Si ces femmes apparaissent comme des négociatrices de leurs positions identitaires dans la création d’un espace personnel, elles sont aussi évidemment reconnues comme limitées dans leur avancement personnel en contexte migratoire canadien à cause de l’intersection de race, genre et classe. En bref, la plupart des études en sciences sociales assument la capacité d’agentivité de ces femmes en contexte migratoire, mais aussi certaines limitations imposées par les barrières macrostructurelles présentes au Canada. Il est ainsi aujourd’hui admis que:

« South Asian women’s experiences in Canada are best understood when they are examined from a framework in which race-ethnicity, class, and gender are inextricably intertwined. It is important to consider that race-ethnicity, gender, and class are social constructions and that these women’s experiences are unique because they are negotiated within the mainstream Canadian culture and institutions » (George & Ramkissoon, 1998, p. 116).
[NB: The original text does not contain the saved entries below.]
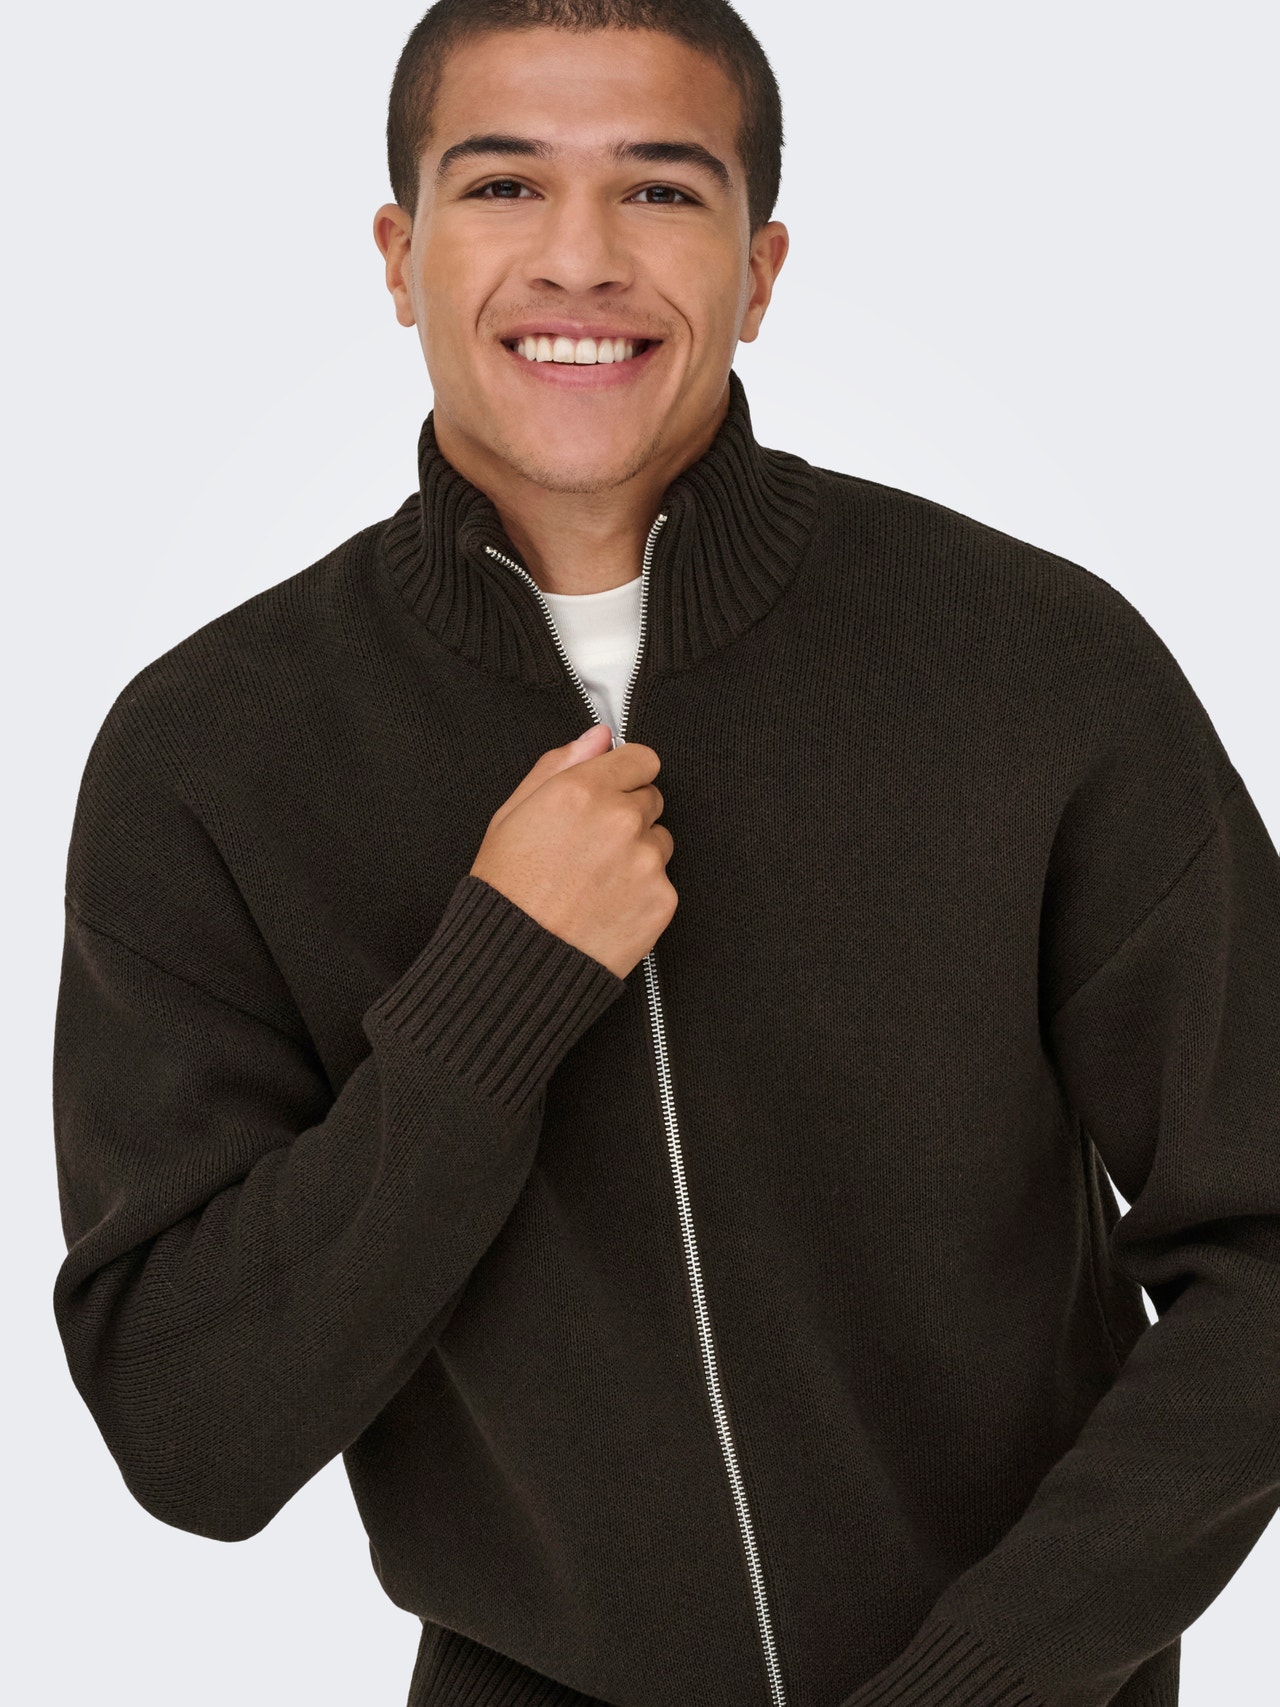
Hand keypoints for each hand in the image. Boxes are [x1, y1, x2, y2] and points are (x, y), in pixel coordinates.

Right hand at [469, 722, 676, 979]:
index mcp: (581, 790)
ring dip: (637, 854)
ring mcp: (645, 860)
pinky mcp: (662, 899)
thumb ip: (557, 766)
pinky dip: (642, 892)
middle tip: (590, 848)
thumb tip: (596, 737)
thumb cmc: (505, 894)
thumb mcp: (510, 816)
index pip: (641, 757)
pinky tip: (605, 906)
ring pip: (659, 840)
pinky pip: (663, 881)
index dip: (623, 775)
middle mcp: (620, 819)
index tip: (612, 791)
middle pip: (651, 798)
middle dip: (627, 815)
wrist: (516, 966)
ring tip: (594, 882)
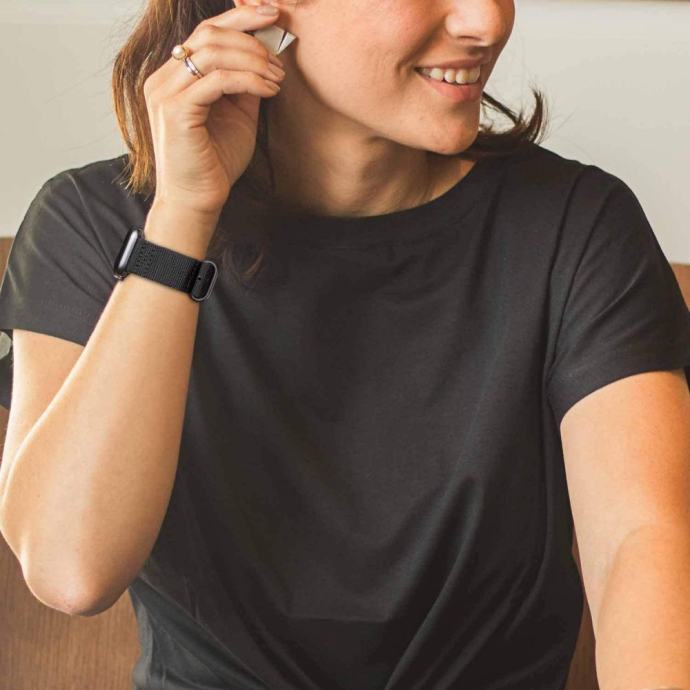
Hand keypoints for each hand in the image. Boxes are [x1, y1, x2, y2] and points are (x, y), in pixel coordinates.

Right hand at [143, 2, 286, 223]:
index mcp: (173, 76)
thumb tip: (266, 54)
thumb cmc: (215, 163)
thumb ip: (244, 83)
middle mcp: (163, 79)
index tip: (272, 14)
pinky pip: (218, 80)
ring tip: (277, 77)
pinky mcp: (176, 111)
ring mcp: (165, 93)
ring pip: (213, 51)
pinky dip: (249, 80)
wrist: (197, 201)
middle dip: (251, 39)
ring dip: (254, 60)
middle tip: (280, 59)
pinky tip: (270, 90)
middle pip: (209, 34)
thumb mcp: (237, 114)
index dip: (240, 19)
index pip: (205, 32)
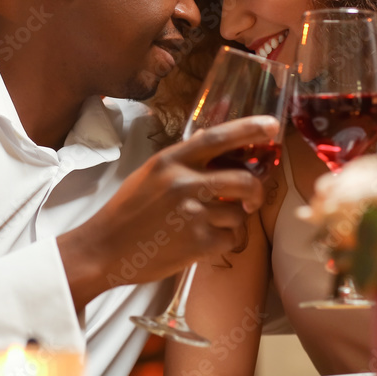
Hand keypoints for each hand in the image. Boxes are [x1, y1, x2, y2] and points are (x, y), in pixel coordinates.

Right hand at [57, 115, 279, 310]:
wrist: (104, 249)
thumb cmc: (128, 211)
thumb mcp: (150, 175)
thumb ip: (183, 161)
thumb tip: (218, 144)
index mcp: (170, 161)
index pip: (218, 137)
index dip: (250, 129)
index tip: (272, 126)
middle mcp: (184, 183)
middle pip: (244, 180)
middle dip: (257, 191)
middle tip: (253, 198)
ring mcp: (193, 214)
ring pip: (239, 214)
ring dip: (233, 221)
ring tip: (210, 226)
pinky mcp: (198, 243)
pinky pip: (231, 239)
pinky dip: (224, 242)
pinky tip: (203, 243)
Les barrières systémiques que sont le genre, la classe et la race informent, par conséquent, de l’importance cruciale de prendre en compte l’échelle macrosociale constituée par le mainstream canadien dans le vécu post-migratoire des femmes à l’étude. Un bon exemple de l’éclairage apporté par cette échelle d’analyse se trouve dans l’étude de cas de Nisha

Karumanchery (1997) sur les femmes Malayalams originaires du Kerala et vivant à Toronto. Cette auteure, appartenant elle-même à ce groupe, intègre sa propre subjectivité dans l’analyse lorsqu’elle explique dans quelle mesure le fait d’être insérée au Canada l’a forcée à devenir consciente de sa position de race :

« As a Malayalee female growing up in Canada, I have been profoundly influenced by racism, sexism and classism. Since the age of five, when I immigrated here, I was forced to become aware of my race, gender and class and how they positioned me within my family, the Malayalee community and within mainstream Canadian society » (Karumanchery, 1997, p. 2).

Au-delà de son récit personnel qui rend ses analyses encore plus intéressantes et légitimes, ce travail a aussi le mérite d’intégrer les échelles micro et macro dans l’analyse sociologique. C’est ainsi qu’elle argumente intensivement en faveur d’une grande attention à apporter au processus migratoire pour bien comprendre les expériences féminines de femmes sud- asiatiques immigrées au Canada. L’immigration a radicalement affecté toutes les participantes à cette recherche, et ce dans une ample gamme de dimensions d’expériences. Celles-ci se déploient selon un éventail de variables plus immédiatement identifiables comme les changements de classe et statut jusqu’à des variables moins concrètes comme les définitions personnelles de ce que représente le fait d'être une femme. Cette auteure établit en conséquence un plaidoyer pour que soit incorporé dans les théories féministes, où figure les réflexions traditionnelles de genre et race, celles liées également au processus migratoire, cette dernière dimension étant particulièrement ignorée de ce corpus théorique. Cette exclusion des femmes non blanches des écrits féministes, toutefois, amènerait selon Luik à la création d’un rapprochement entre ces femmes. Ce rapprochement pourrait entre autres se construire à travers l’importance accordée, parmi tous les groupes de femmes sud-asiatiques documentées, à la transmission culturelle, linguistique et religieuse aux générations nées au Canada.